Start of PROVIDED TEXT

Content is automatically classified via regex patterns:
- confidential: passwords, API keys, tokens, secrets
- personal: names, emails, opinions, personal feelings
- normal: everything else
| Policy | Behavior |
|---|---|
permanent |
Never automatically expired |
ttl |
Expired after ttlMs milliseconds (enforced by enforceLifespan()) |
decay |
Subject to Ebbinghaus decay in consolidation cycles |
Each crystal can have a provenanceDag (array of ProvenanceNode) tracking its full derivation history:
type ProvenanceNode = {
crystalId: string;
operation: "created" | "mutated" | "merged" | "imported" | "forked";
actor: string; // "local_agent" | "dream_engine" | "peer:<pubkey>"
timestamp: number;
parentIds: string[]; // multiple parents for merges
metadata?: Record<string, unknown>;
};MemoryGovernance.getDerivationTree() recursively builds the tree up to depth 5. getAttributionChain() returns all unique actors in the lineage via BFS.
The HormonalStateManager (hormonal.ts) maintains three hormone levels that modulate memory behavior. Each hormone decays exponentially with a configurable half-life.
| Hormone | Signal | Half-life (default) | Trigger patterns |
|---|---|---|---|
| Dopamine | Reward/achievement | 30 min | "success", "fixed", "shipped", "deployed", "milestone" |
| Cortisol | Stress/urgency | 60 min | "fail", "error", "bug", "crash", "urgent", "deadline" |
| Oxytocin | Social/relational | 45 min | "thank", "help", "appreciate", "team", "collaborate" |
type HormonalEvent = "reward" | "error" | "social" | "achievement" | "urgency";
// Spike values (added to current level, clamped to [0, 1]):
reward: { dopamine: 0.3, cortisol: 0, oxytocin: 0 }
error: { dopamine: 0, cortisol: 0.3, oxytocin: 0 }
social: { dopamine: 0, cortisol: 0, oxytocin: 0.3 }
achievement: { dopamine: 0.4, cortisol: 0, oxytocin: 0.2 }
urgency: { dopamine: 0, cortisol: 0.4, oxytocin: 0 }Hormones decay toward homeostasis (a personality-defining resting state), not toward zero:
hormone(t) = homeostasis + (hormone(t₀) - homeostasis) * 0.5^((t - t₀) / halflife)
Default homeostasis: dopamine=0.15, cortisol=0.02, oxytocin=0.10. Values below 0.001 are clamped to 0.
-
Consolidation modulation (
getConsolidationModulation()):decayResistance= effectiveCortisol*0.3 + dopamine*0.2 + oxytocin*0.2 (max 0.5) — high stress slows memory decaymergeThreshold= 0.92 + effectiveCortisol*0.03 — stress makes merging more conservativehaltUntrustedIngestion—truewhen a network cortisol override is active (see below)

End of PROVIDED TEXT
Start of RECORDS PROVIDED

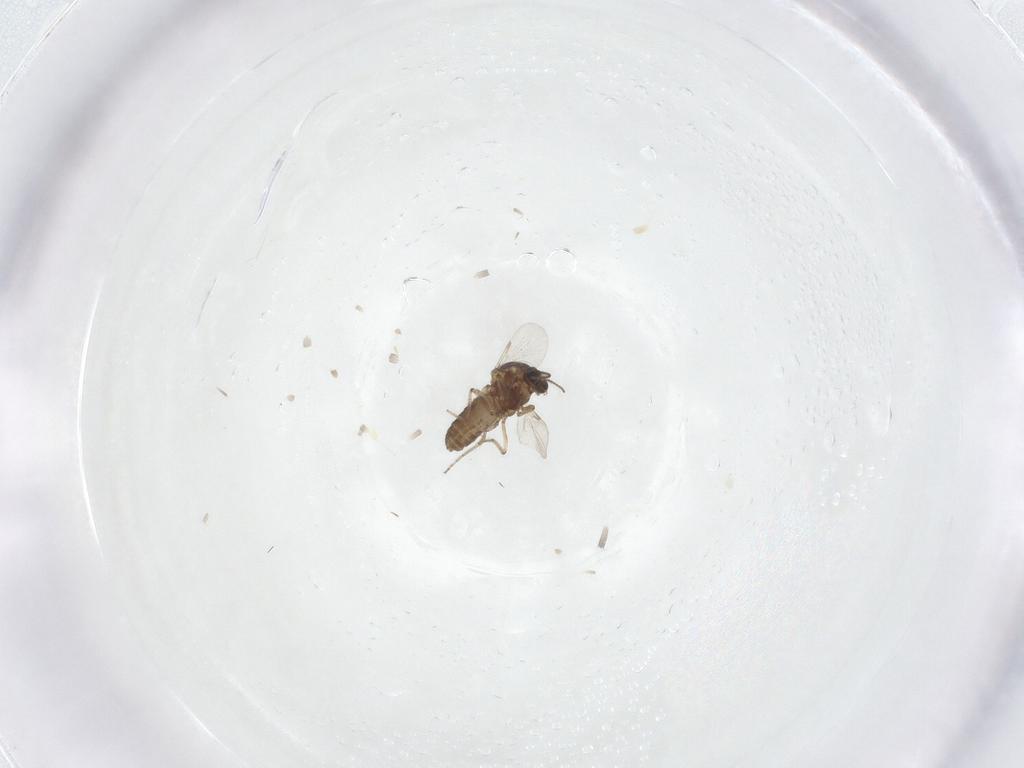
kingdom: Animalia
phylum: Arthropoda
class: Insecta
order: Diptera
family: Ceratopogonidae
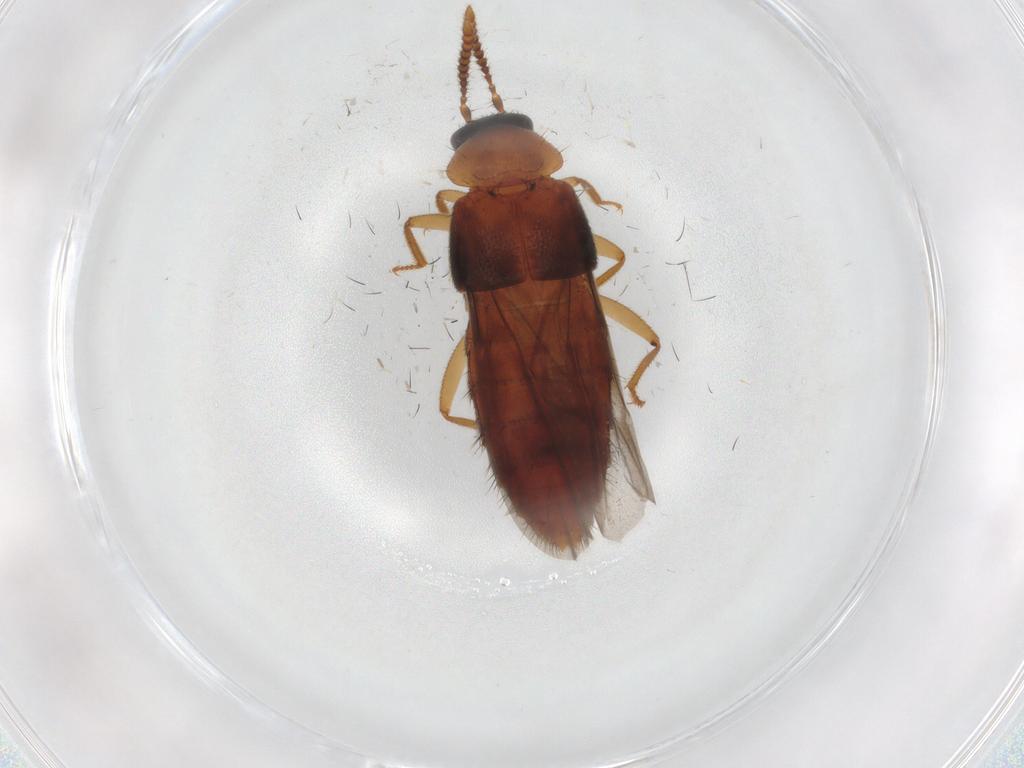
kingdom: Animalia
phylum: Arthropoda
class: Insecta
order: Coleoptera
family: Staphylinidae
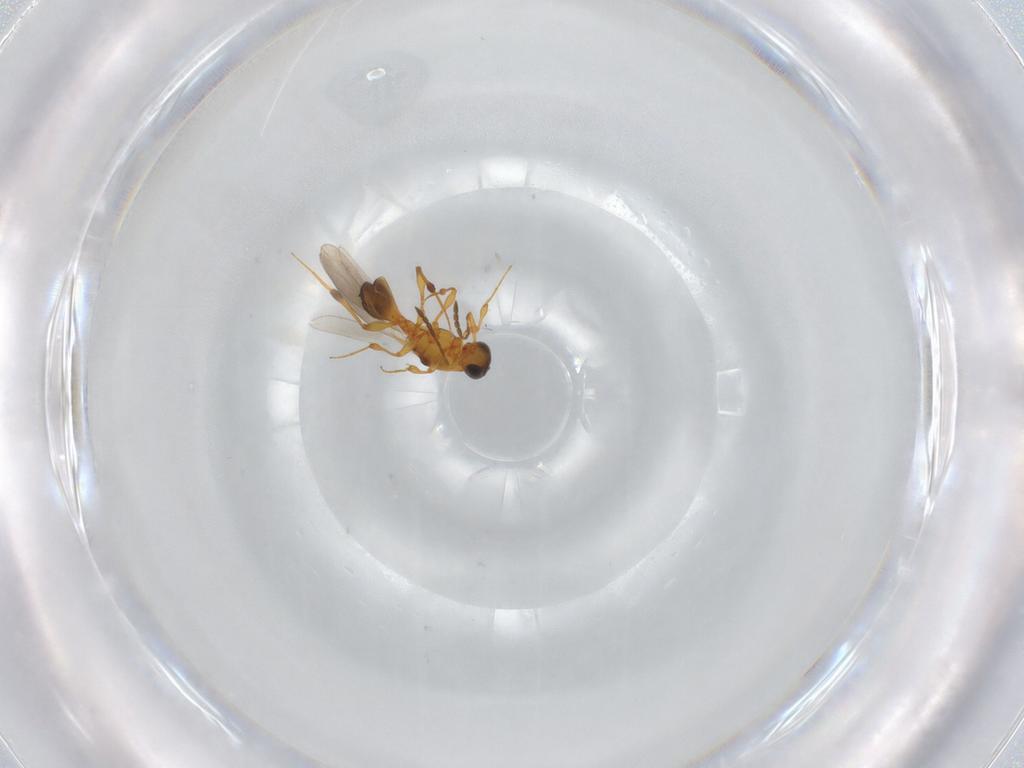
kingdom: Animalia
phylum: Arthropoda
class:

End of RECORDS PROVIDED

◆ SHORT PROBLEM ◆
From the memory-system documentation, copy out word for word the stretch from "The HormonalStateManager (hormonal.ts)" through "a configurable half-life.".

◆ FINAL RESULT ◆
The HormonalStateManager (hormonal.ts) maintains three hormone levels that modulate memory behavior. Each hormone decays exponentially with a configurable half-life.